Search code examples
pythonavroavscfastavro

Parsing Multiple AVRO (avsc files) which refer each other using python (fastavro)


I have a AVRO schema which is currently in single avsc file like below. Now I want to move address record to a different common avsc file which should be referenced from many other avsc file. So Customer and address will be separate avsc files. How can I separate them and and have customer avsc file reference address avsc file. Also how would both the files can be processed using python. I am currently using fast avro in python3 to process the single avsc file but open to use any other utility in python3 or pyspark.

File name - customer_details.avsc

[
{
    "type": "record",
    "namespace": "com.company.model",
    "name": "AddressRecord",
    "fields": [
        {
            "name": "streetaddress",
            "type": "string"
        },
        {
            "name": "city",
            "type": "string"
        },
        {
            "name": "state",
            "type": "string"
        },
        {
            "name": "zip",
            "type": "string"
        }
    ]
},
{
    "namespace": "com.company.model",
    "type": "record",
    "name": "Customer",
    "fields": [
        {
            "name": "firstname",
            "type": "string"
        },
        {
            "name": "lastname",
            "type": "string"
        },
        {
            "name": "email",
            "type": "string"
        },
        {
            "name": "phone",
            "type": "string"
        },
        {
            "name": "address",
            "type": {
                "type": "array",
                "items": "com.company.model.AddressRecord"
            }
        }
    ]
}
]
import fastavro

s1 = fastavro.schema.load_schema('customer_details.avsc')

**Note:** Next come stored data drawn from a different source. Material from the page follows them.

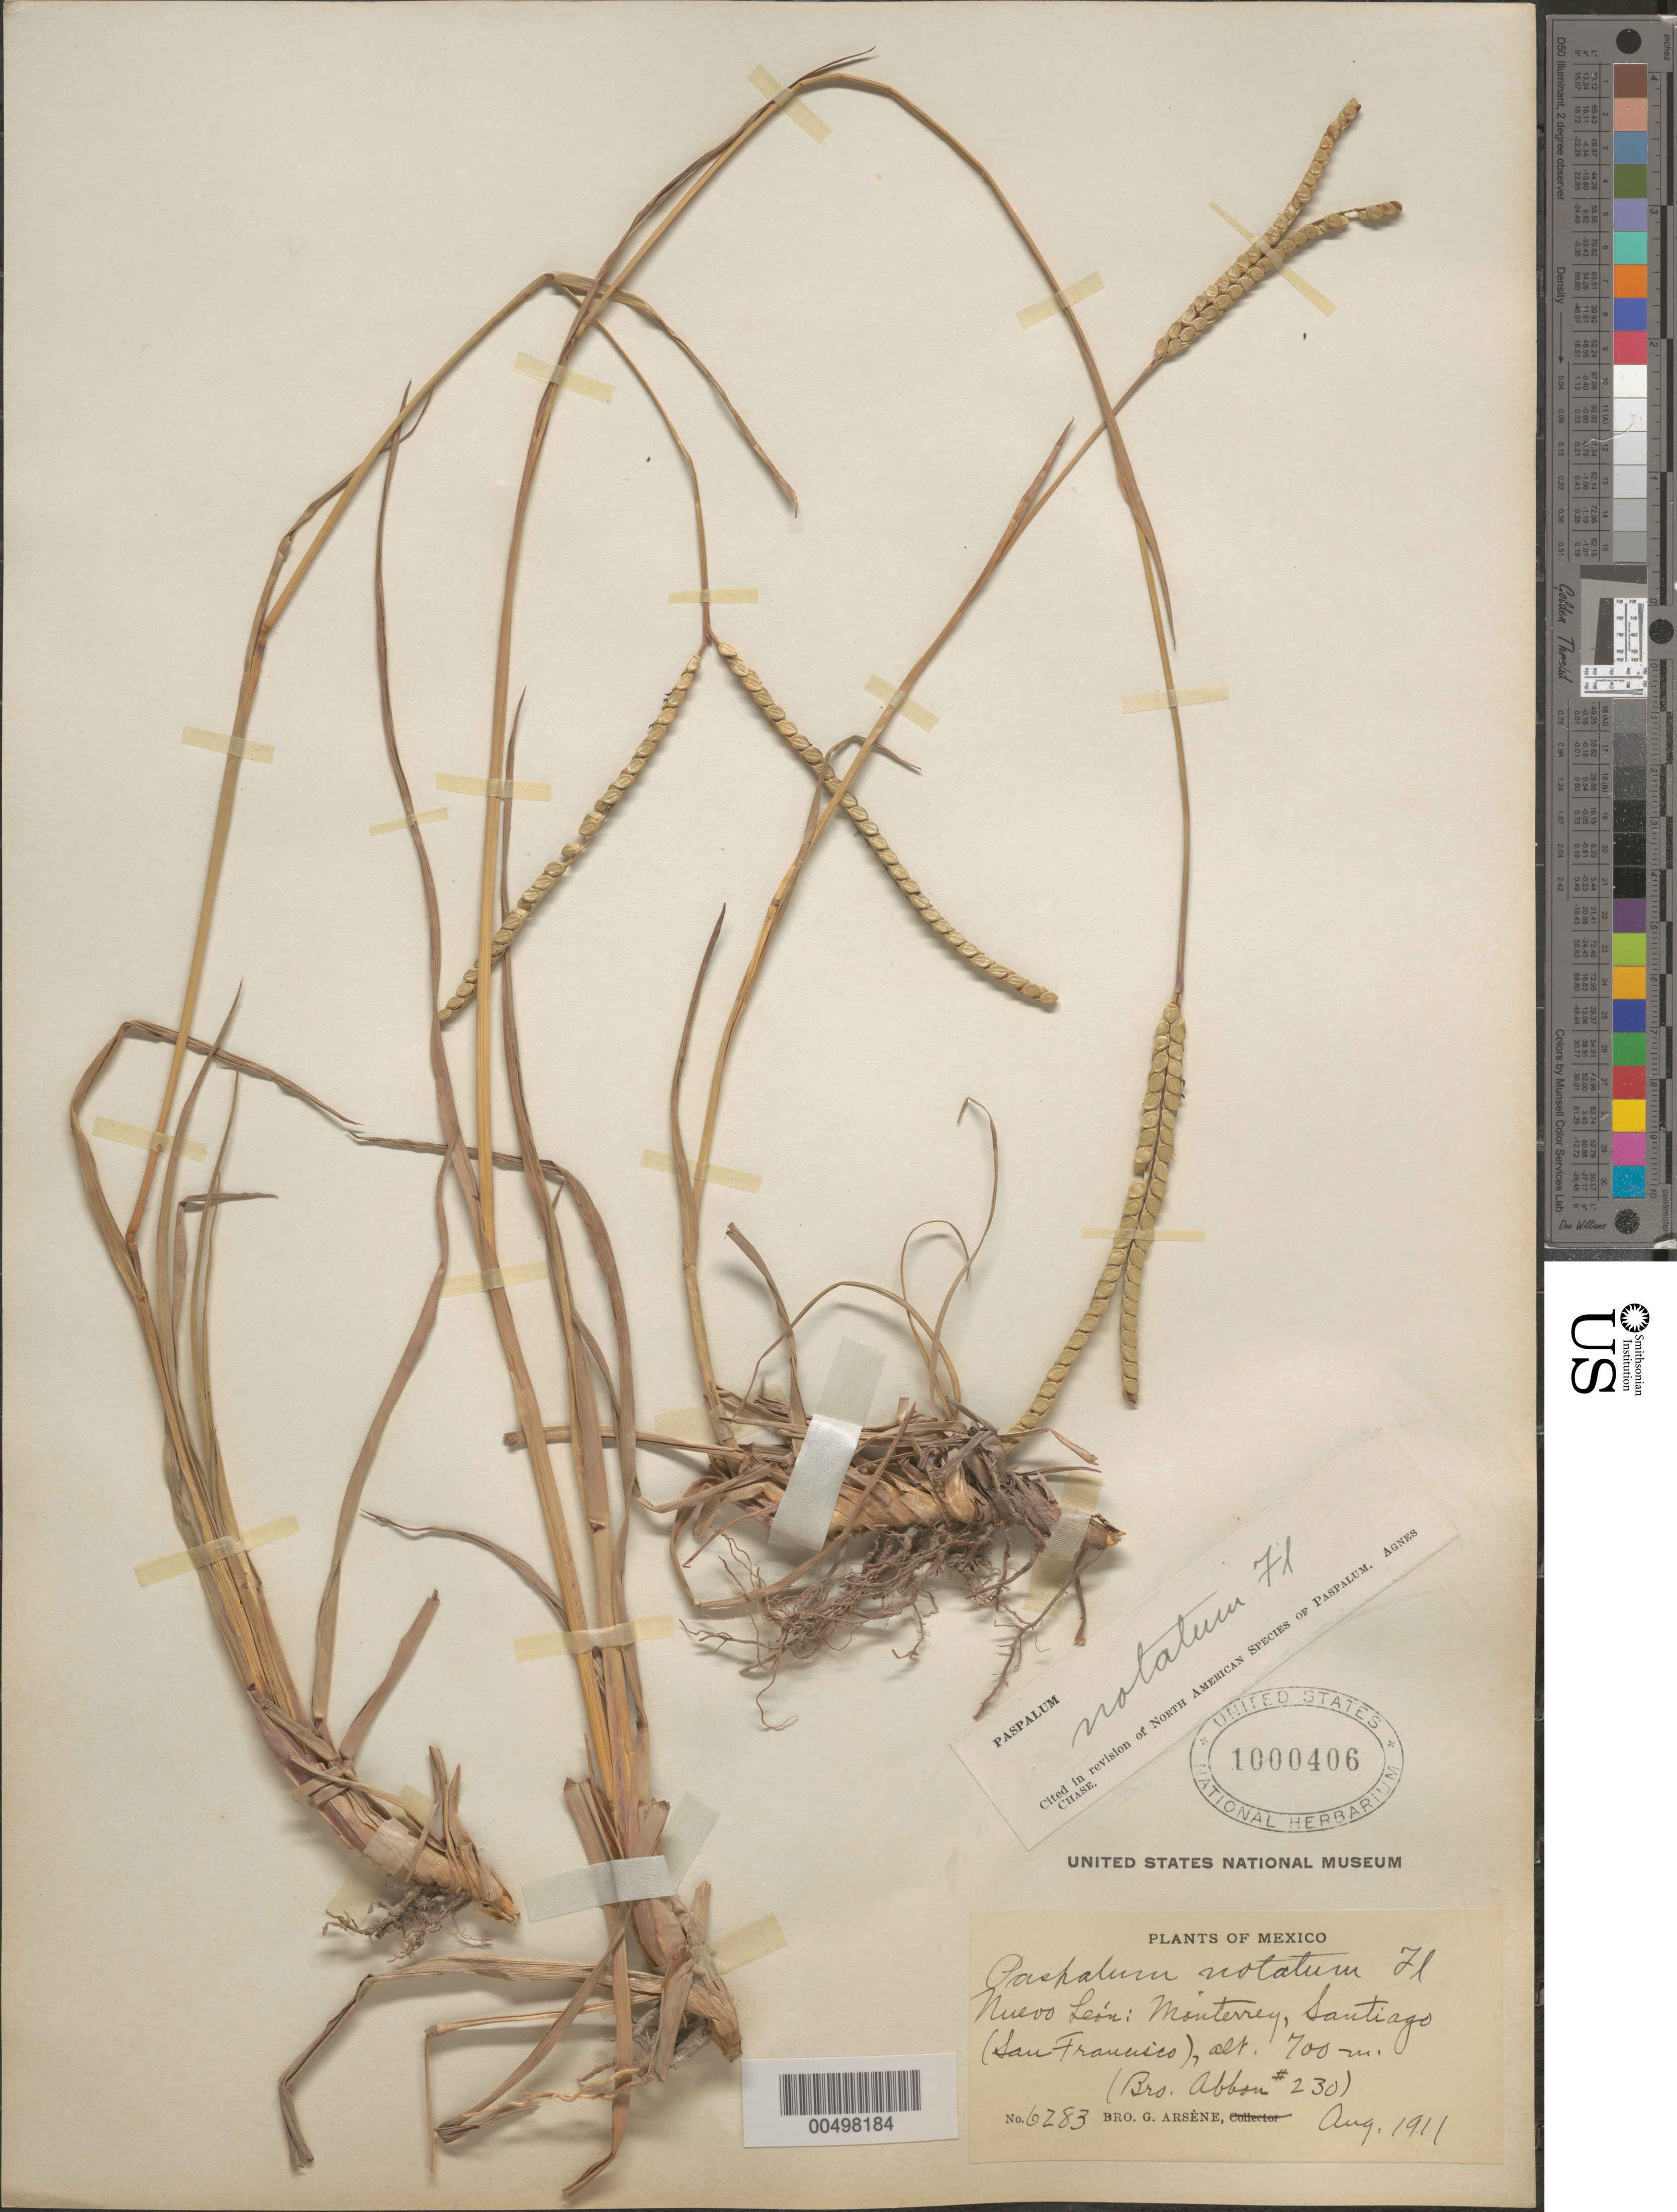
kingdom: Plantae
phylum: Tracheophyta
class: Liliopsida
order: Poales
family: Poaceae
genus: Paspalum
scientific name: Paspalum notatum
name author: Flüggé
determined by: Chase, [M.] Agnes, (US)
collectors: Bro. Abbon & Bro. G. Arsène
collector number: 230/6283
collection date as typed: Aug 1911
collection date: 1911-08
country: Mexico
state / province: Nuevo León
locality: Monterrey, Santiago (San Francisco)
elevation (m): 700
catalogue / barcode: US 1000406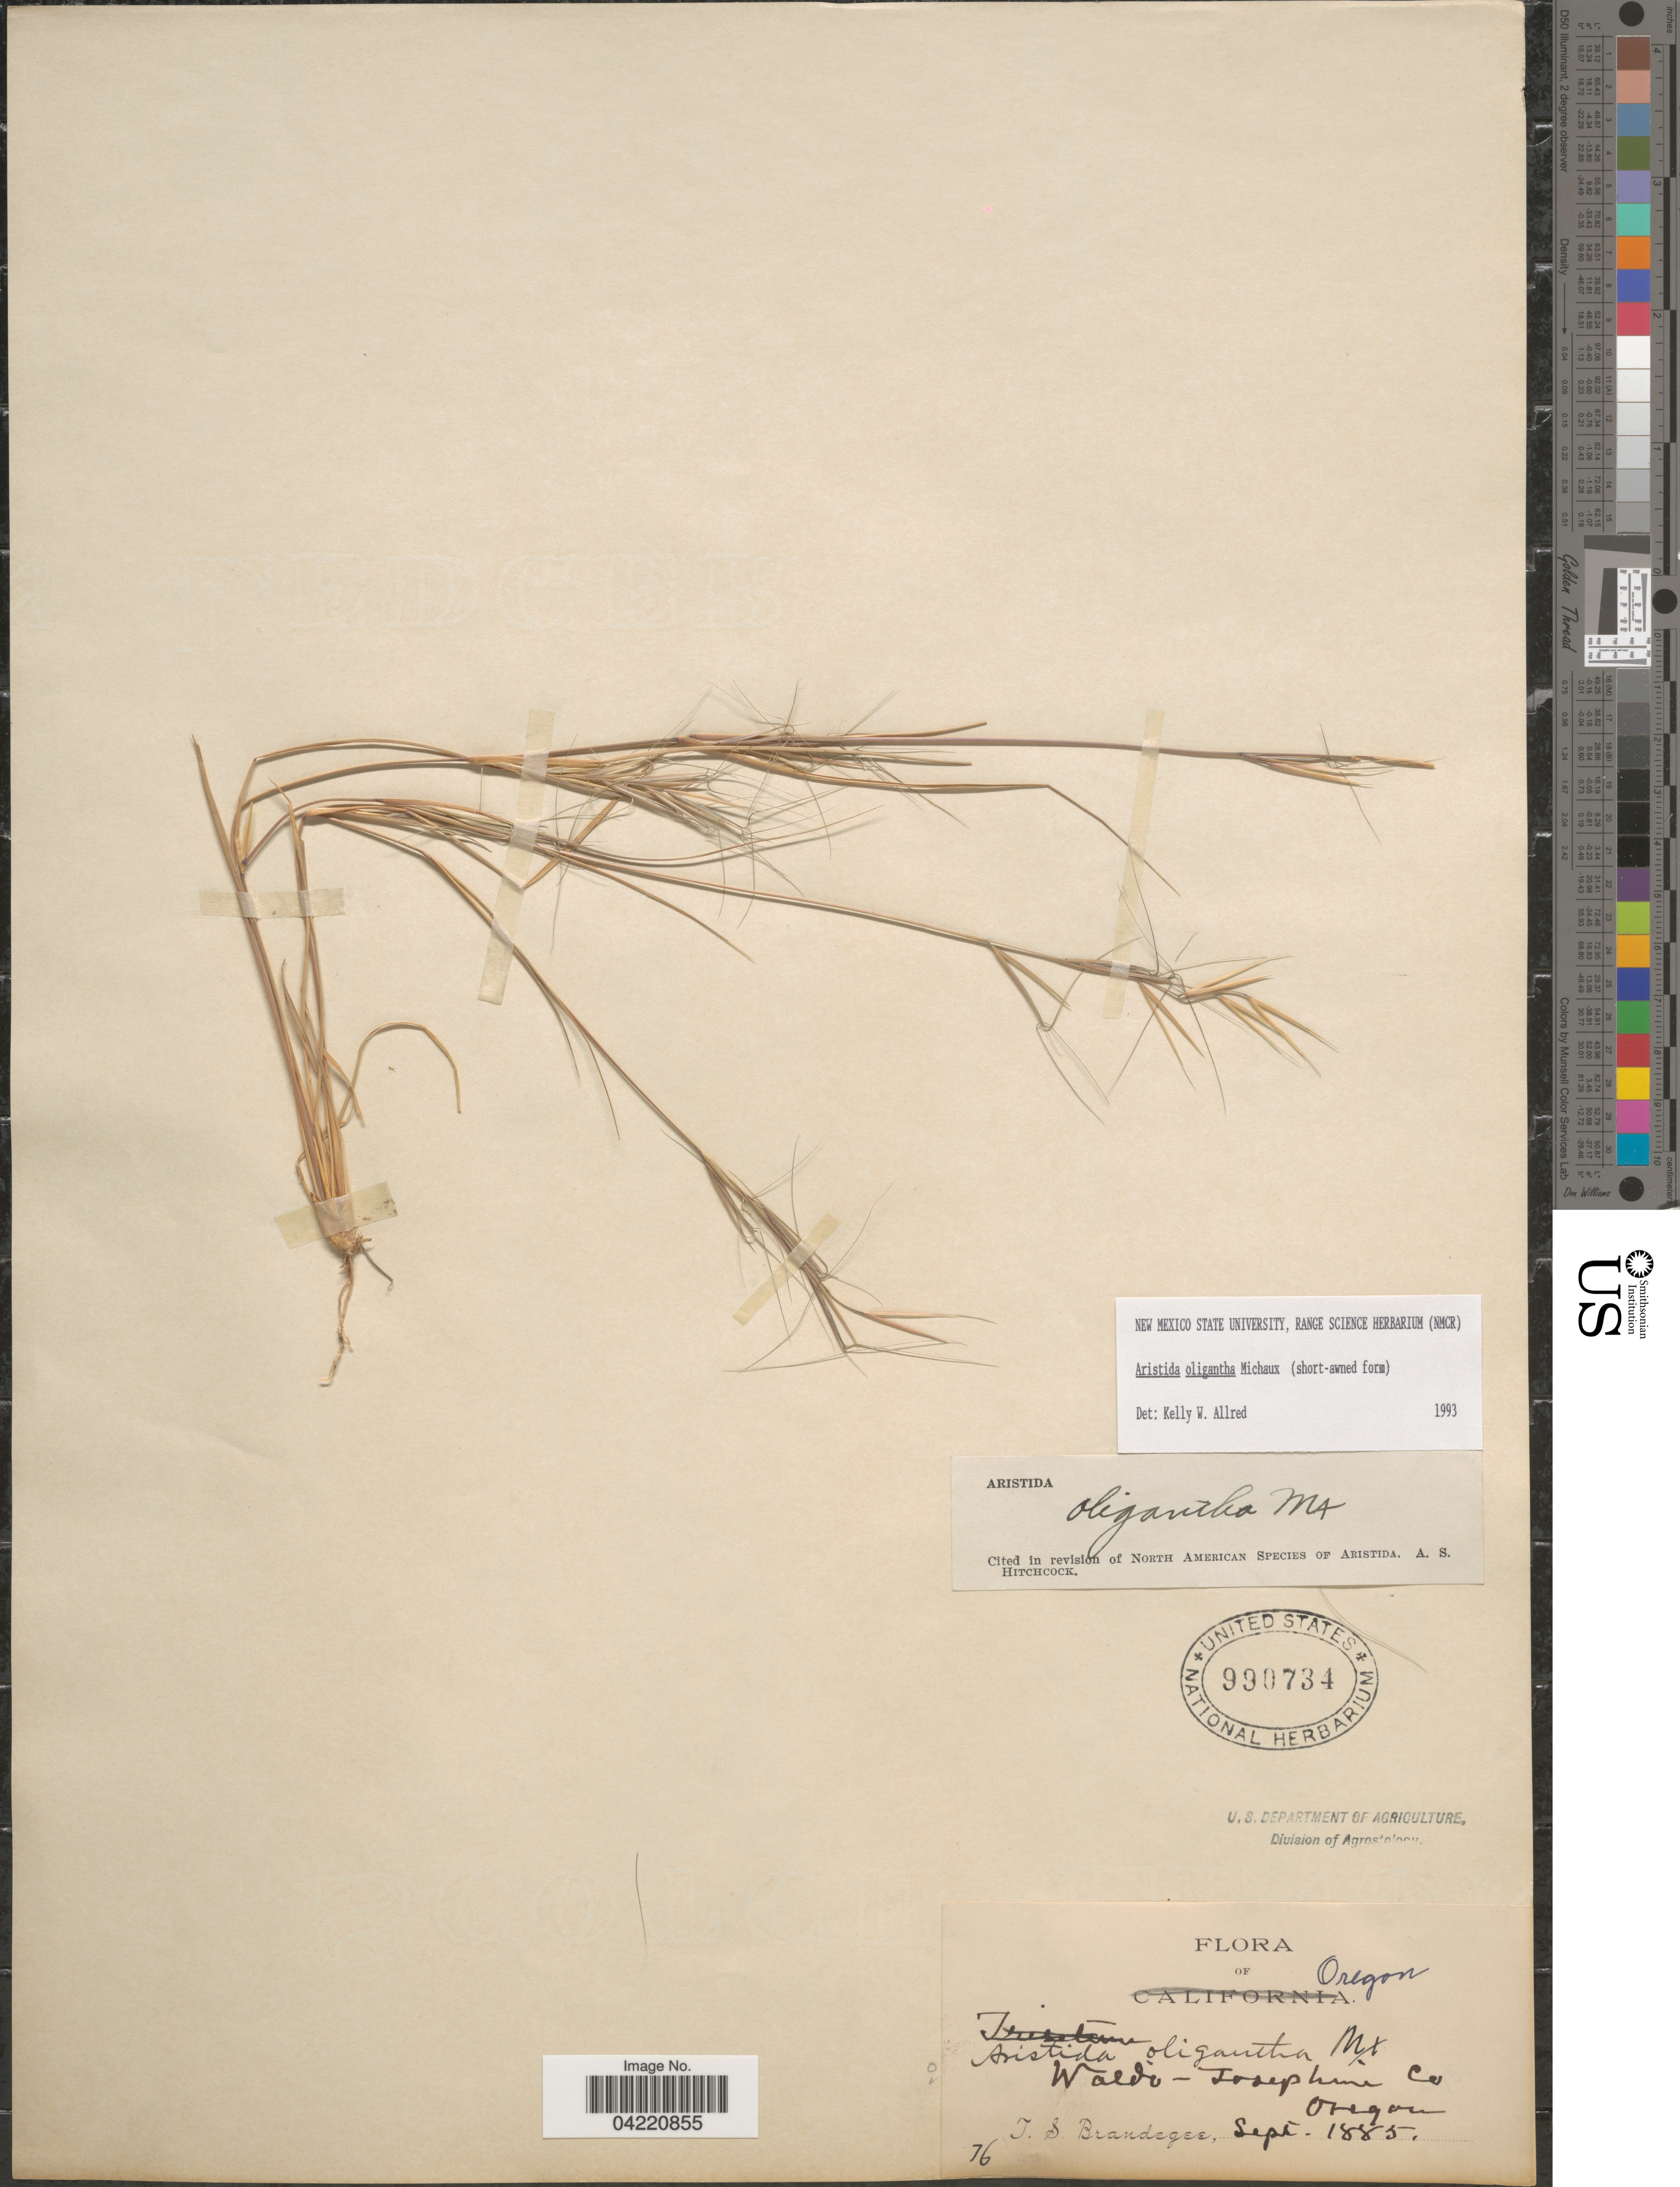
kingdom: Plantae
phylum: Tracheophyta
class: Liliopsida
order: Poales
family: Poaceae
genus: Aristida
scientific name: Aristida oligantha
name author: Michx.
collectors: T. S. Brandegee (herbarium)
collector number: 16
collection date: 1885-09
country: United States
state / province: Oregon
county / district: Josephine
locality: Waldo - Josephine Co.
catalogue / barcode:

How can split the schema in different file where address record file can be referenced from other avsc file. Then how would I process multiple avsc files using fast Avro (Python) or any other python utility?


Solution

  • To do this, the schema for the AddressRecord should be in a file called com.company.model.AddressRecord.avsc with the following contents:

    {
        "type": "record",
        "namespace": "com.company.model",
        "name": "AddressRecord",
        "fields": [
            {
                "name": "streetaddress",
                "type": "string"
            },
            {
                "name": "city",
                "type": "string"
            },
            {
                "name": "state",
                "type": "string"
            },
            {
                "name": "zip",
                "type": "string"
            }
        ]
    }
    

    The Customer schema doesn't necessarily need a special naming convention since it is the top level schema, but it's probably a good idea to follow the same convention. So it would be in a file named com.company.model.Customer.avsc with the following contents:

    {
        "namespace": "com.company.model",
        "type": "record",
        "name": "Customer",
        "fields": [
            {
                "name": "firstname",
                "type": "string"
            },
            {
                "name": "lastname",
                "type": "string"
            },
            {
                "name": "email",
                "type": "string"
            },
            {
                "name": "phone",
                "type": "string"
            },
            {
                "name": "address",
                "type": {
                    "type": "array",
                    "items": "com.company.model.AddressRecord"
                }
            }
        ]
    }
    

    The files must be in the same directory.

    Then you should be able to do fastavro.schema.load_schema('com.company.model.Customer.avsc')